--- Directions ---
a) Quote the router base thread word for word, taking the stretch from "# Base for Porter" through "this small router?".
b) Extend the forum thread about finding a base for the Porter Cable 7399, picking up right after the last line shown.

# Base for Porter Cable 7399



## Jack Wilson (Mar 14, 2010)

I have a Porter Cable 7399, which I purchased YEARS ago as a cutout tool. It came without a base of any kind, and after sitting idle for a decade or so I am thinking of getting a base for it so that I can use it as a laminate trimmer, (the router was idle, not me). After a brief google search I have come up short. Does anyone know of a place to get my hands on a base for this small router?

Thanks,
Jack


----------



## bobj3 (Jan 17, 2006)

--- Excerpted data ---
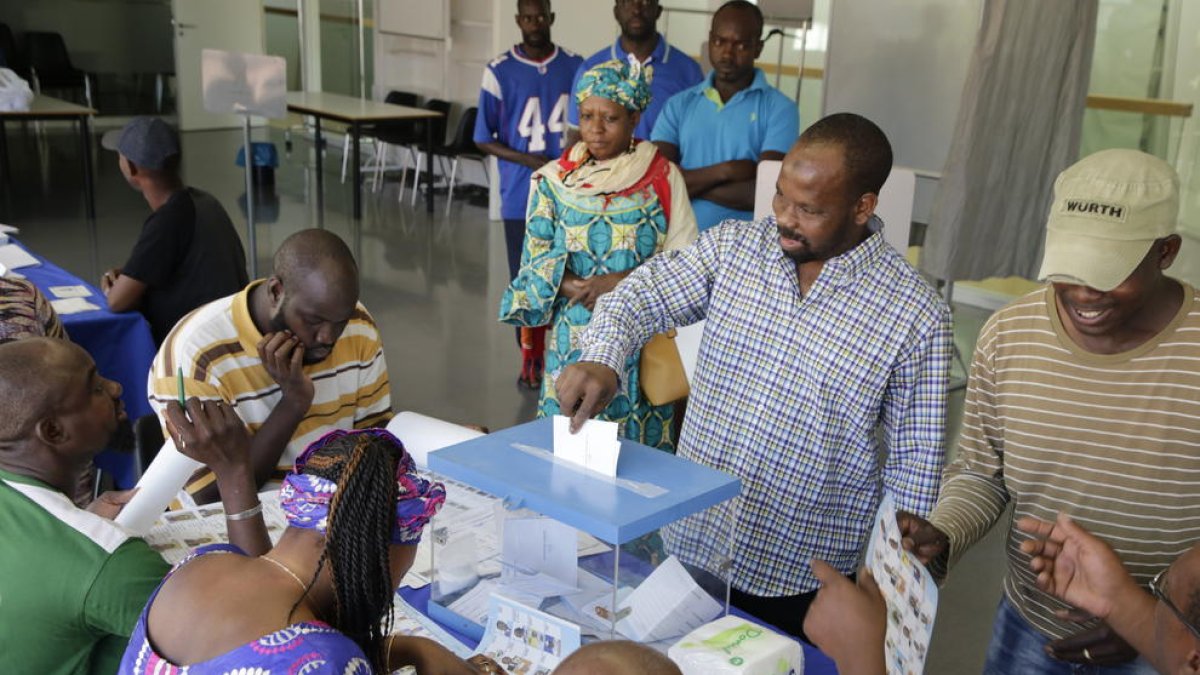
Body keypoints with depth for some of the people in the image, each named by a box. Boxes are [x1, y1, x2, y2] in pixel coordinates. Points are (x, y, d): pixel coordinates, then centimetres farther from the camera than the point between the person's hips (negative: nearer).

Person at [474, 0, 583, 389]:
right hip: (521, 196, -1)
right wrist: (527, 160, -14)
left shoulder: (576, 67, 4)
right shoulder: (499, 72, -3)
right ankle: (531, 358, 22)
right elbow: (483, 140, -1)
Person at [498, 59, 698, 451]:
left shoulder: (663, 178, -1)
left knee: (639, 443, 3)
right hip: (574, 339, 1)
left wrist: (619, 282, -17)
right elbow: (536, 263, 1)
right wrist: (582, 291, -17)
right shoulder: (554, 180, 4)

---

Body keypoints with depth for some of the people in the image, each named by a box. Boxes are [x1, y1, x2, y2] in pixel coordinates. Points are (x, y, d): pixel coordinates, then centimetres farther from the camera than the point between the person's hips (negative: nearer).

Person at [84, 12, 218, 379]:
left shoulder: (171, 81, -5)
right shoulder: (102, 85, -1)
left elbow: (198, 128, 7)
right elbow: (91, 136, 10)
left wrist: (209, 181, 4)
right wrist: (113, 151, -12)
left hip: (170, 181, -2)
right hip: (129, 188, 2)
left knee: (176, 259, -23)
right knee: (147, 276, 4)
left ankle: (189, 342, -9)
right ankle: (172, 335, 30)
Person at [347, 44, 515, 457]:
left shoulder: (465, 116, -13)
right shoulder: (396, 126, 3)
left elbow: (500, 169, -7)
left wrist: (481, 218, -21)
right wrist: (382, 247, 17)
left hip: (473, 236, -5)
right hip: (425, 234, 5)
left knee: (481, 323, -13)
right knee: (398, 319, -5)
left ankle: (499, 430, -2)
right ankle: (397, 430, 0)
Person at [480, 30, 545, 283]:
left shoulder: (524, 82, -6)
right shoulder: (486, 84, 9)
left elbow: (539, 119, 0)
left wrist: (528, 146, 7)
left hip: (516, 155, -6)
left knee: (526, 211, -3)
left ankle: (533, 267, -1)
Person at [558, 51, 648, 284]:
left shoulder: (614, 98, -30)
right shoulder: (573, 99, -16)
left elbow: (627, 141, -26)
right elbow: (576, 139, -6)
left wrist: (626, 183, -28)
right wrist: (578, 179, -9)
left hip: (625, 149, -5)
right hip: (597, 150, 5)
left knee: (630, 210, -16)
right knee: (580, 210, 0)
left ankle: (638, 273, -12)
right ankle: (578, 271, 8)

...

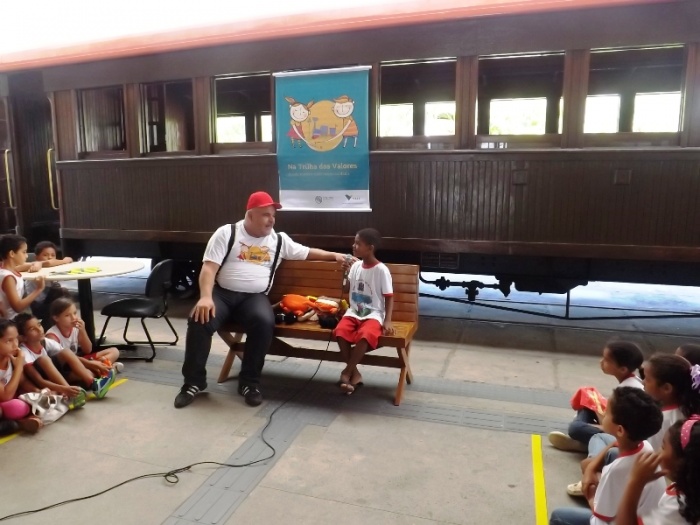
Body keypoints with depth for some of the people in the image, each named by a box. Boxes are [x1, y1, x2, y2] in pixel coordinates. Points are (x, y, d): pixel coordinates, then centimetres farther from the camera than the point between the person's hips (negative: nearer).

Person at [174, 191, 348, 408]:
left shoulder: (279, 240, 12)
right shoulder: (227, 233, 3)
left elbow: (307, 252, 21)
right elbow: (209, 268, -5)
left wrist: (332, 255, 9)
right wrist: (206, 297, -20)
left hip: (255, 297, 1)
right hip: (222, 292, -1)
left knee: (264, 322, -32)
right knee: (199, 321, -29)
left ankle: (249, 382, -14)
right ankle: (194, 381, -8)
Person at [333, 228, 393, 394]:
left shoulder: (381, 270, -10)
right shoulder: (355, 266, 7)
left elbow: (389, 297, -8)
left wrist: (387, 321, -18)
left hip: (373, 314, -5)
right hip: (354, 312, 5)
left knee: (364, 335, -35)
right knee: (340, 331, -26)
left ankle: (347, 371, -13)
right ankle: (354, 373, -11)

--- Replies ---
a)
# Base for Porter Cable 7399



## Jack Wilson (Mar 14, 2010)

I have a Porter Cable 7399, which I purchased YEARS ago as a cutout tool. It came without a base of any kind, and after sitting idle for a decade or so I am thinking of getting a base for it so that I can use it as a laminate trimmer, (the router was idle, not me). After a brief google search I have come up short. Does anyone know of a place to get my hands on a base for this small router?

b)
Hi Jack

You may want to check out the links below

Porter Cable 7309 Standard Base - 7309 at Toolsforless.com

Porter Cable 7399 - Google Product Search

========





Jack Wilson said:


> I have a Porter Cable 7399, which I purchased YEARS ago as a cutout tool. It came without a base of any kind, and after sitting idle for a decade or so I am thinking of getting a base for it so that I can use it as a laminate trimmer, (the router was idle, not me). After a brief google search I have come up short. Does anyone know of a place to get my hands on a base for this small router?
> 
> Thanks,
> Jack


----------



## Jack Wilson (Mar 14, 2010)

Thanks Bob, that's just what I was looking for!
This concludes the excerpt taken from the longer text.